## YOUR OBJECTIVE
Please repeat the lines below, exactly and only, from the one that holds "middle pip: (686, 491)" through the one that holds "index mcp: (715, 493)".

## DATA TO EXAMINE
Start of Block

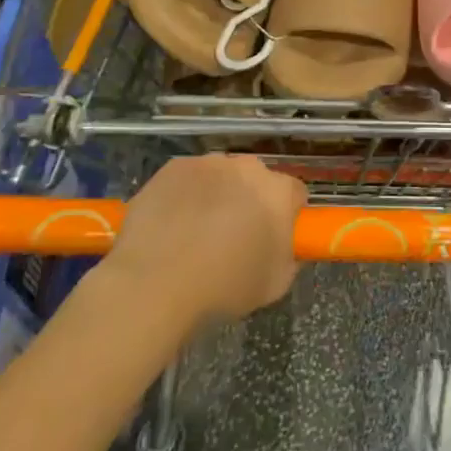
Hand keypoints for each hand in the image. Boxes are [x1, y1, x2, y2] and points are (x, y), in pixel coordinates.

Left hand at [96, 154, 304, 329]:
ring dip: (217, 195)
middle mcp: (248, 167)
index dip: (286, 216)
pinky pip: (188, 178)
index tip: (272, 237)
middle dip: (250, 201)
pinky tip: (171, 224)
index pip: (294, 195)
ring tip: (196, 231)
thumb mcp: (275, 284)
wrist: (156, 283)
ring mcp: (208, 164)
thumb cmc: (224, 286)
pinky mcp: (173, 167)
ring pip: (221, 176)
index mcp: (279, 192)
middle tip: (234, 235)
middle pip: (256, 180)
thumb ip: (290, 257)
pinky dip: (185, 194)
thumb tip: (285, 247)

End of Block
Start of Block

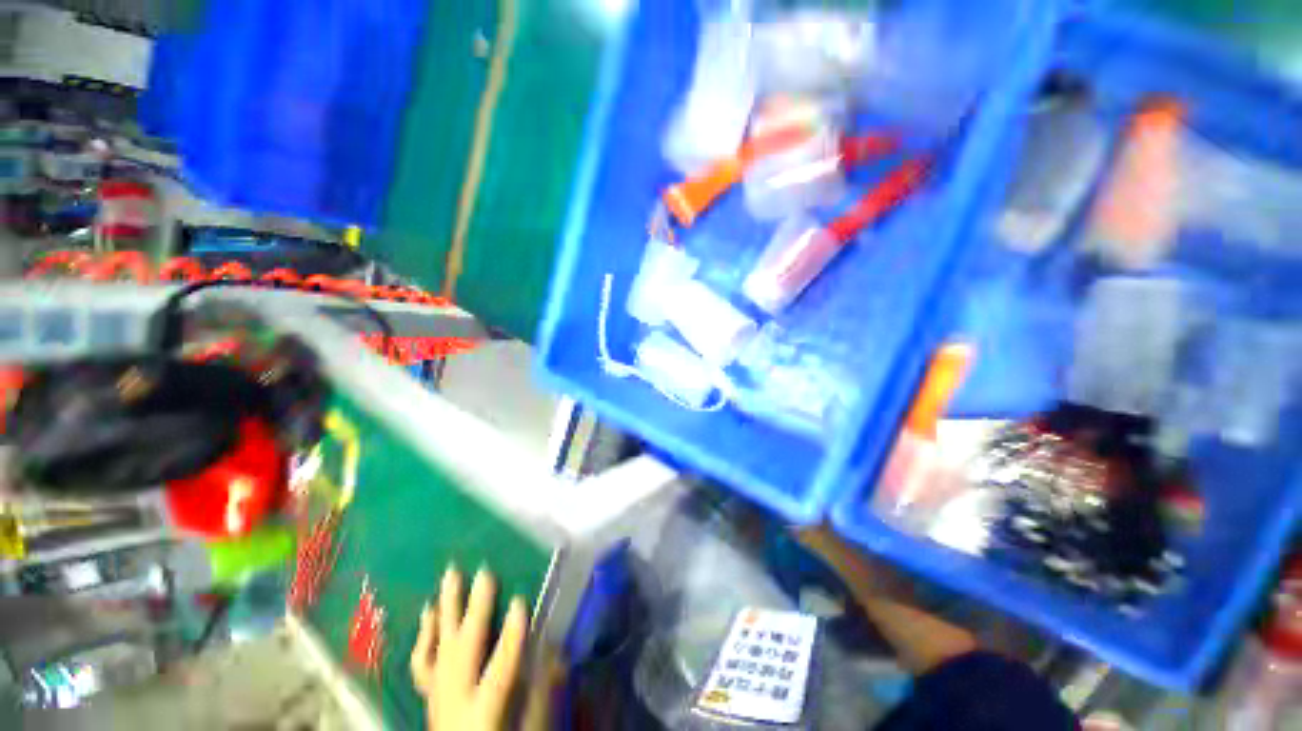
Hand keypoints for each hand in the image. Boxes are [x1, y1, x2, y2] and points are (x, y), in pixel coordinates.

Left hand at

End of Block
Start of Block

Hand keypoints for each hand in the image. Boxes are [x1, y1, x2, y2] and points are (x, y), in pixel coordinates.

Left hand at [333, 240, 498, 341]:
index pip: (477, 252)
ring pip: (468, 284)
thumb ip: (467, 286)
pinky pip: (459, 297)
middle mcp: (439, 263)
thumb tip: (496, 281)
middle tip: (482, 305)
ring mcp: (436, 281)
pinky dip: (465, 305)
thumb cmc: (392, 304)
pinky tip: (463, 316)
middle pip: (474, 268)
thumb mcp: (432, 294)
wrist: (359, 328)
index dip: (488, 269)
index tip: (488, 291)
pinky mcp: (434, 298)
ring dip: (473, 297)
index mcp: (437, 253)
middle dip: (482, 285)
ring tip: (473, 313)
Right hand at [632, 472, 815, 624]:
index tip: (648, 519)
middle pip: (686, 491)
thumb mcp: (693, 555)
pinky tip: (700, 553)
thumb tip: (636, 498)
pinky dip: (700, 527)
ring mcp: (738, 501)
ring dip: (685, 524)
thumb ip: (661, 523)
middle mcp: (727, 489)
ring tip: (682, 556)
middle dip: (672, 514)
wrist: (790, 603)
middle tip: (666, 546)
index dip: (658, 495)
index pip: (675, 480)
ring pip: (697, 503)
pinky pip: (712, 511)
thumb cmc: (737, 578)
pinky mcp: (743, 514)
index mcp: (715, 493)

End of Block

## ANSWER SECTION
middle pip: (686, 491)
thumb mcp: (693, 555)
pinky tip: (700, 553)
thumb tip: (636, 498)
pinky dip: (700, 527)
ring mcp: (738, 501)
ring dip: (685, 524)
thumb ip: (661, 523)
middle mcp: (727, 489)
ring tip: (682, 556)
middle dip: (672, 514)
wrist: (790, 603)
middle tip: (666, 546)
index dip: (658, 495)
index pip: (675, 480)
ring pip: (697, 503)
pinky pip: (712, 511)
thumb cmc: (737, 578)
pinky mcp: (743, 514)
index mcp: (715, 493)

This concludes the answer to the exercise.